Job evaluation season can be an anxious time. Other people will be weighing your merits and your faults on a scale and will almost inevitably come back to you with criticisms. It takes confidence and a strong ego not to construe those criticisms as a personal attack. Adding to the tension, the people judging you are in control of your livelihood, your income. However, nerves aside, job evaluations are very useful for both you and your employer. In the long run they can benefit your career.
All relationships require maintenance, and your relationship with your employer is no exception. The key purpose of a job evaluation is for you to get feedback to help you tweak your modus operandi in any areas where you are drifting from the company's expectations or falling short of them entirely. Likewise, you'll also get feedback telling you about the parts of your performance the company appreciates.

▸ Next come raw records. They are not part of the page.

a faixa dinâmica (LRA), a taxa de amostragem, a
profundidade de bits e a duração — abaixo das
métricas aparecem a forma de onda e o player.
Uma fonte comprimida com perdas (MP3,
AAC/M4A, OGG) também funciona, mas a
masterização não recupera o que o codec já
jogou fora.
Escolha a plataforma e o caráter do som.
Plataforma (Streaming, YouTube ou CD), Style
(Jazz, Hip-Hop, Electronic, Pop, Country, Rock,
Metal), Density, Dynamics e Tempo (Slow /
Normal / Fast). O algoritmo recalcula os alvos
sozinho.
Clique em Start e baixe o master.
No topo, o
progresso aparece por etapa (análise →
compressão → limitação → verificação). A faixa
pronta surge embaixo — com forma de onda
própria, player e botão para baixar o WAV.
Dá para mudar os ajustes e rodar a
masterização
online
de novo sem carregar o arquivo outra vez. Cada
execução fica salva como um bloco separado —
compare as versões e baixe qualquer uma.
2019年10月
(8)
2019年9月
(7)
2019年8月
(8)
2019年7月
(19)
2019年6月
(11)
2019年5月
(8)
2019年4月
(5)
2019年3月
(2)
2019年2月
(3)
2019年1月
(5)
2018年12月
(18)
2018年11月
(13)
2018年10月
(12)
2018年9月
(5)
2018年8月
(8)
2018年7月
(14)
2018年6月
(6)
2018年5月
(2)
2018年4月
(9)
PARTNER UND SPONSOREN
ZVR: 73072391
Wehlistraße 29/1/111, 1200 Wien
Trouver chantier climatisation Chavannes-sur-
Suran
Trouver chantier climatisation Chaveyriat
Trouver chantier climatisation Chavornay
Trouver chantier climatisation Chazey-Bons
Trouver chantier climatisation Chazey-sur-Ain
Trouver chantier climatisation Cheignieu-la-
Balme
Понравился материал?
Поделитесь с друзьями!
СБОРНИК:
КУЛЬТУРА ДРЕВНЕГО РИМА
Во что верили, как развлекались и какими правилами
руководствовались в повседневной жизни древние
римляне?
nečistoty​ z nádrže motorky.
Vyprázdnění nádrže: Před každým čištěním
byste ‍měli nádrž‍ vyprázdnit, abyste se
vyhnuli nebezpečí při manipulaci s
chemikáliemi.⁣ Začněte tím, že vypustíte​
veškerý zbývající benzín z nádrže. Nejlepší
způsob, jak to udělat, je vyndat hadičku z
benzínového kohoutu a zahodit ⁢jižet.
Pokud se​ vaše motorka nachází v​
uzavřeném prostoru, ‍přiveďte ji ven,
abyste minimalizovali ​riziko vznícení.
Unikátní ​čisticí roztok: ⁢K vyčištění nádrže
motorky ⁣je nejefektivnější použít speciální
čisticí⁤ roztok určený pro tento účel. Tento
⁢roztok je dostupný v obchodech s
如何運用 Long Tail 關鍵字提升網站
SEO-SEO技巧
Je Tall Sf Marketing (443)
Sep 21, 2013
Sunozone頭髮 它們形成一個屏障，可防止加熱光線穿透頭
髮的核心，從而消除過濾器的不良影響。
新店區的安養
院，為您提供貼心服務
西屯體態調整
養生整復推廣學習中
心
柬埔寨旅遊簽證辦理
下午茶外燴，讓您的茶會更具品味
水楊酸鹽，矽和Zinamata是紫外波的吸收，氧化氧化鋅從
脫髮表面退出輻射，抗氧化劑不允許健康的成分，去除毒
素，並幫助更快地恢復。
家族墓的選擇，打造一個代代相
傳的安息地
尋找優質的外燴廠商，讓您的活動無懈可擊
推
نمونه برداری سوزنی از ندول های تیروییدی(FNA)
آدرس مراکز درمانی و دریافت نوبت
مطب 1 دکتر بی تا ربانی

From the company's standpoint, job evaluations measure employees' individual worth to the company. A thorough evaluation will tell the company both how much money you cost them and how much money you earn or save for them. It will compare your productivity and reliability to that of other employees, as well as to the company's baseline performance expectations. It will identify areas of excellence and areas of deficiency, and provide this information to you in a way that will hopefully influence your performance positively. When job evaluations are conducted well, they make a valuable human resources diagnostic tool. For this reason, job evaluations often accompany a salary adjustment.
Job evaluations are a good time to discuss your career path and ask for counsel on your long-term goals in the context of your present job performance. You might ask your evaluators to make suggestions or consider giving you projects or assignments that will help take you in the direction you want to go.

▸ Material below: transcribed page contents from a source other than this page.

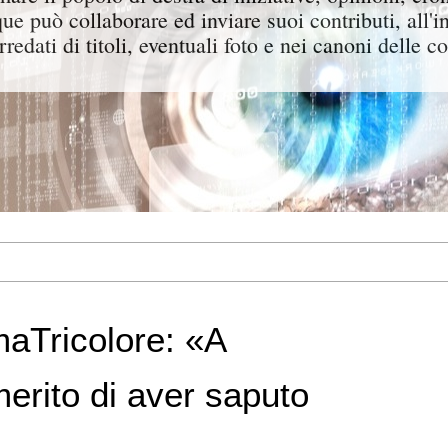
ue può collaborare ed inviare suoi contributi, all'i
rredati di titoli, eventuali foto e nei canoni delle c
aTricolore: «A
merito di aver saputo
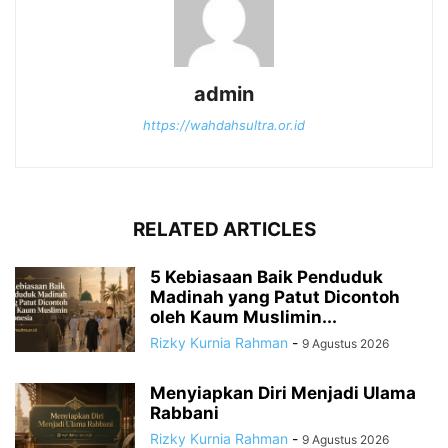
admin
https://wahdahsultra.or.id
RELATED ARTICLES
5 Kebiasaan Baik Penduduk
Madinah yang Patut Dicontoh
oleh Kaum Muslimin...
Rizky Kurnia Rahman
-
9 Agustus 2026
Menyiapkan Diri Menjadi Ulama
Rabbani
Rizky Kurnia Rahman
-
9 Agustus 2026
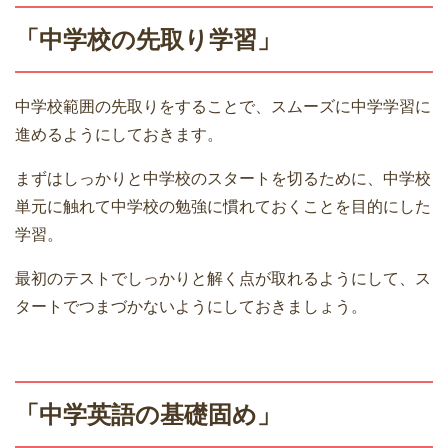
「中学校の先取り学習」
中学校範囲の先取りをすることで、スムーズに中学学習に
進めるようにしておきます。
まずはしっかりと中学校のスタートを切るために、中学校
単元に触れて中学校の勉強に慣れておくことを目的にした
学習。
最初のテストでしっかりと解く点が取れるようにして、ス
タートでつまづかないようにしておきましょう。
「中学英語の基礎固め」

Job evaluations give you an opportunity to improve your communication with the company. They are a good occasion for you to ask about specific areas of your work where you would like feedback or advice. They afford you the chance to raise your own concerns and offer suggestions for what the company can do to help make you a better employee. If your direct supervisors are a part of the evaluation team, which is usually the case, a job evaluation is an occasion for you to tell them what areas you would like additional assistance with and suggestions as to what form that assistance might take. It's also an occasion for you to give them the opportunity to clarify their expectations for you so that you can work for them more effectively.